# Modesto, CA - house for rent



## HappyPuppy (Oct 11, 2007)

(wasn't sure where to put this...) We have FINALLY gotten my Dad's house in Modesto all fixed up and ready to rent. On the off chance that someone on here lives may be looking in Modesto, it's a 3 bedroom on a cul de sac with a fair amount of yard. Park nearby and 3 schools. We are allowing pets and kids if well behaved.


----------



## bahamutt99 (May 14, 2008)

Like. I wish somebody would post an APBT-friendly house for rent within 20 miles of Lubbock, TX.


----------



## HappyPuppy (Oct 11, 2007)

I hear you! Unfortunately for me, no one on these forums seems to live in BFE Modesto...


----------



## American_Pit13 (Apr 23, 2007)

If I had a job in Modesto I would!


----------



## bahamutt99 (May 14, 2008)

Well, at least I've _heard_ of Modesto.
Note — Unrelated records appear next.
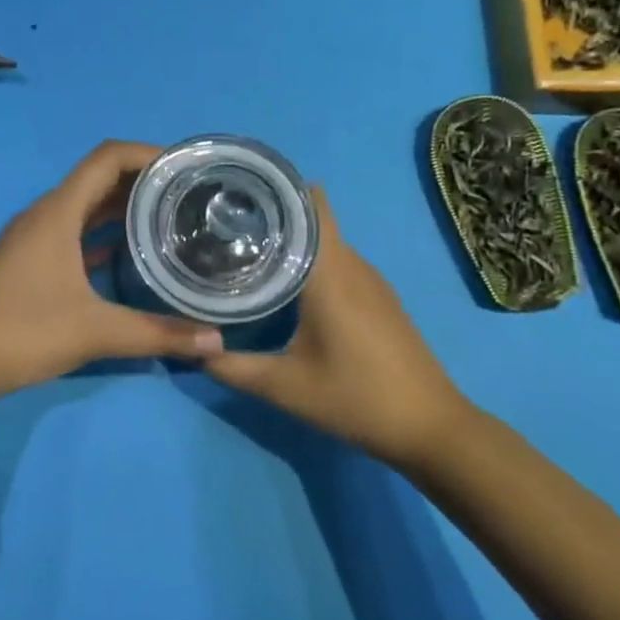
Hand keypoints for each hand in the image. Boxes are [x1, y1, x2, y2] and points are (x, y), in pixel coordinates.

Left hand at [0, 141, 223, 407]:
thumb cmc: (22, 332)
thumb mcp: (95, 332)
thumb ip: (157, 334)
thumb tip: (216, 341)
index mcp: (58, 212)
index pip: (107, 159)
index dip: (147, 154)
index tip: (185, 167)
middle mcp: (45, 215)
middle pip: (98, 180)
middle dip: (142, 181)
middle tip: (189, 194)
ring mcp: (33, 238)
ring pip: (85, 208)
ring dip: (122, 207)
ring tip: (169, 218)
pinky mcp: (28, 261)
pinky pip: (73, 233)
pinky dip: (102, 234)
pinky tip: (130, 254)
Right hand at [204, 191, 469, 468]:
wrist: (431, 428)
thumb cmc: (356, 399)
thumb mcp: (284, 387)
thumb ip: (231, 367)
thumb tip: (189, 347)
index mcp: (331, 273)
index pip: (310, 206)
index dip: (277, 191)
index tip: (238, 192)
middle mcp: (353, 266)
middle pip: (314, 220)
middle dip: (274, 214)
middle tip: (227, 223)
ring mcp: (372, 281)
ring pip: (327, 242)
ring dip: (293, 239)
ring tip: (248, 246)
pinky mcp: (380, 298)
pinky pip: (340, 262)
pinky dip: (312, 261)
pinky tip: (286, 283)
Lots of people are like "Lubb-wha?" LOL!


----------



## gamer (Feb 1, 2010)

Actually I would love to live in Modesto, what is the rent?


----------



## HappyPuppy (Oct 11, 2007)

We're using a rental mgmt agency since we live in so cal - I think it's $1100 with a $300 pet deposit. We just put new laminate flooring in and just laid a new sod section on Sat! It's 3 bedrooms or 2 and a den. Has a kitchen-dining room with a bar/island and a main living room. 2 bath and the fences are a foot above standard. I think at 7 ft!!!


----------